Fire And Blood, And A Lot More From The Motor City
Erik North | San Gabriel, CA USA | 01/01/2010
(5 out of 5 stars)
"In his time, Michael Daugherty has proven that contemporary classical music need not be a struggle for audiences to understand; after all, even works by composers that we take for granted, from Mozart to Beethoven to our country's own Aaron Copland, were once deemed "contemporary." Daugherty, like any solid composer of our time, realizes that one can be innovative and still retain the basic tenets of the classical genre--a trait so aptly displayed in this recording, where three of his pieces pay tribute to the Motor City.
"Fire And Blood" is, for all intents and purposes, a violin concerto inspired by the legendary Mexican painter Diego Rivera's murals representing Detroit's automobile industry, with Ida Kavafian as the soloist. It is in three movements, and combines both the motoric drive that is Motown itself and the influences of the native Mexico that Rivera and his wife, the equally legendary artist Frida Kahlo, came from (marimbas, maracas, and distant mariachi brass are especially prominent in the work's second movement, "River Rouge"). "MotorCity Triptych" is a three-movement suite which is steeped in the city's popular music idiom, notably jazz and the classic sound of Berry Gordy's Motown label of the 1960s. And finally, there's the explosive one-movement piece "Raise The Roof", a pulse-pounding, jazz-influenced work inspired by the Notre Dame Cathedral in Paris, and New York City's famed Empire State Building. It is practically a neo-concerto for timpani and orchestra, with Brian Jones serving as the soloist. The composer himself served as the producer of these recordings, which were made during live performances in January 2001 ("MotorCity Triptych"), May 2003 ("Fire And Blood"), and October 2003 ("Raise The Roof").

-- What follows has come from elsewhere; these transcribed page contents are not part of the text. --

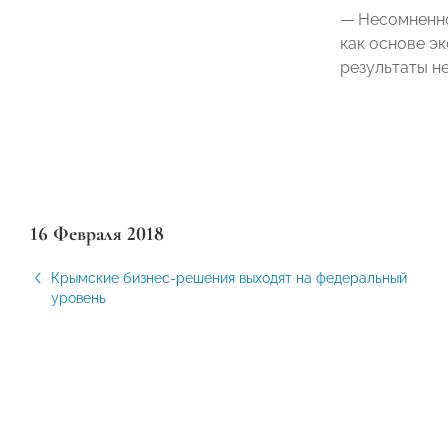
— Несомненно
как основе эк
результаты не
16 Февраля 2018
Крымские бизнес-решения выходят на федеральный
уровень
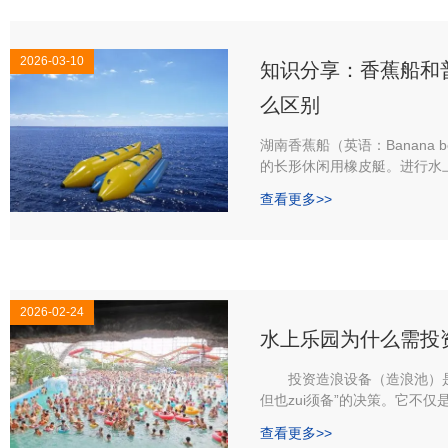
2026-03-10
知识分享：香蕉船和
么区别
湖南香蕉船（英语：Banana 
的长形休闲用橡皮艇。进行水
快速拖行，由单一块帆推进。
查看更多>>
衡力。香蕉船上有绳给与游戏
要穿上救生衣。
2026-02-24
水上乐园为什么需投
投资造浪设备（造浪池）是水上
但也zui须备”的决策。它不
园的“灵魂”和“流量引擎”**
查看更多>>
厂家工作人员讲解须投资造浪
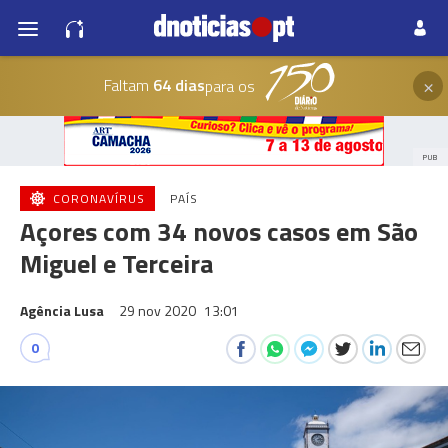
×
Faltam
64 dias
para os
PUB
CORONAVÍRUS
PAÍS
Açores com 34 novos casos em São
Miguel e Terceira
Agência Lusa
29 nov 2020
13:01
0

Each of these works is given a first-rate recording by the engineers at the budget label Naxos, and performed splendidly by the orchestra to which the works are dedicated and received their world premieres here, the Detroit Symphony Orchestra under their now-Conductor Emeritus Neeme Jarvi. Jarvi, though Estonian by birth, has shown a tremendous appreciation and feel for 20th and 21st century American music during his decade-and-a-half tenure as the Detroit Symphony's music director, continuing the tradition of quality music making that was part-and-parcel of illustrious predecessors like Paul Paray and Antal Dorati, and which is continuing under the current music director, the great Leonard Slatkin.
Such is the explosiveness of these performances that I would rate this as not only the #1 Classical recording of 2009, but one of the best recordings of 2009 in any genre, period."